▶ Data to process
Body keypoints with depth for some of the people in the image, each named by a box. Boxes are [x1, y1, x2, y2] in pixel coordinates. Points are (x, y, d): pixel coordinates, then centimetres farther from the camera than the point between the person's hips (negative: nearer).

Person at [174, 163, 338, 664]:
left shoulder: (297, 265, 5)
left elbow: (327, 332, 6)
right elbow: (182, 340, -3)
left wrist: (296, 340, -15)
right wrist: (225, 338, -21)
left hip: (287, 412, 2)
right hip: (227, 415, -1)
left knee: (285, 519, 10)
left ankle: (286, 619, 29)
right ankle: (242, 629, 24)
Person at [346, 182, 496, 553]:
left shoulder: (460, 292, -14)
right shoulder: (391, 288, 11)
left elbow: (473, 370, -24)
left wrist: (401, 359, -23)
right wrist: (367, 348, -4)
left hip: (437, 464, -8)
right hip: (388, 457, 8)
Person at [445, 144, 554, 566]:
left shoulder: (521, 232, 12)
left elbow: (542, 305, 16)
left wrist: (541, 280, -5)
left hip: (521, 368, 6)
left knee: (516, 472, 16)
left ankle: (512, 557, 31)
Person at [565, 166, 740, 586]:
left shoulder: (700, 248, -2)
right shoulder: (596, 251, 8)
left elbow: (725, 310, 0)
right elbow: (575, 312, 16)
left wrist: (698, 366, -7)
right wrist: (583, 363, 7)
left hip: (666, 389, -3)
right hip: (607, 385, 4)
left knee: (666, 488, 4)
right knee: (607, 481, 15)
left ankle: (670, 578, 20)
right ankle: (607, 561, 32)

▶ What you should do
Could you extract every line of the data above and reproduce each one verbatim, with nothing altered?

▶ Reply
Body keypoints with depth for some of the people in the image, each named by a box. Boxes are [x1, y1, x2, y2] in pixel coordinates. Points are (x, y, d): pixel coordinates, then centimetres farther from the camera than the point between the person's hips (negative: nearer).

Person at [174, 163, 338, 664]:
left shoulder: (297, 265, 5)
left elbow: (327, 332, 6)
right elbow: (182, 340, -3)
left wrist: (296, 340, -15)
right wrist: (225, 338, -21)
left hip: (287, 412, 2)
right hip: (227, 415, -1)
left knee: (285, 519, 10)
left ankle: (286, 619, 29)
right ankle: (242, 629, 24)
Person at [346, 182, 496, 553]:
left shoulder: (460, 292, -14)
right shoulder: (391, 288, 11)
left elbow: (473, 370, -24)
left wrist: (401, 359, -23)
right wrist: (367, 348, -4)
left hip: (437, 464, -8)
right hip: (388, 457, 8)
Person at [445, 144, 554, 566]:
left shoulder: (521, 232, 12)
left elbow: (542, 305, 16)
left wrist: (541, 280, -5)
left hip: (521, 368, 6)
left knee: (516, 472, 16)
left ankle: (512, 557, 31)
Person at [565, 166, 740, 586]:
left shoulder: (700, 248, -2)
right shoulder: (596, 251, 8)
left elbow: (725, 310, 0)
right elbow: (575, 312, 16)
left wrist: (698, 366, -7)
right wrist: (583, 363, 7)
left hip: (666, 389, -3)
right hip: (607, 385, 4)
left knee: (666, 488, 4)
right knee: (607, 481, 15)
left ankle: (670, 578, 20)
right ankle: (607, 561, 32)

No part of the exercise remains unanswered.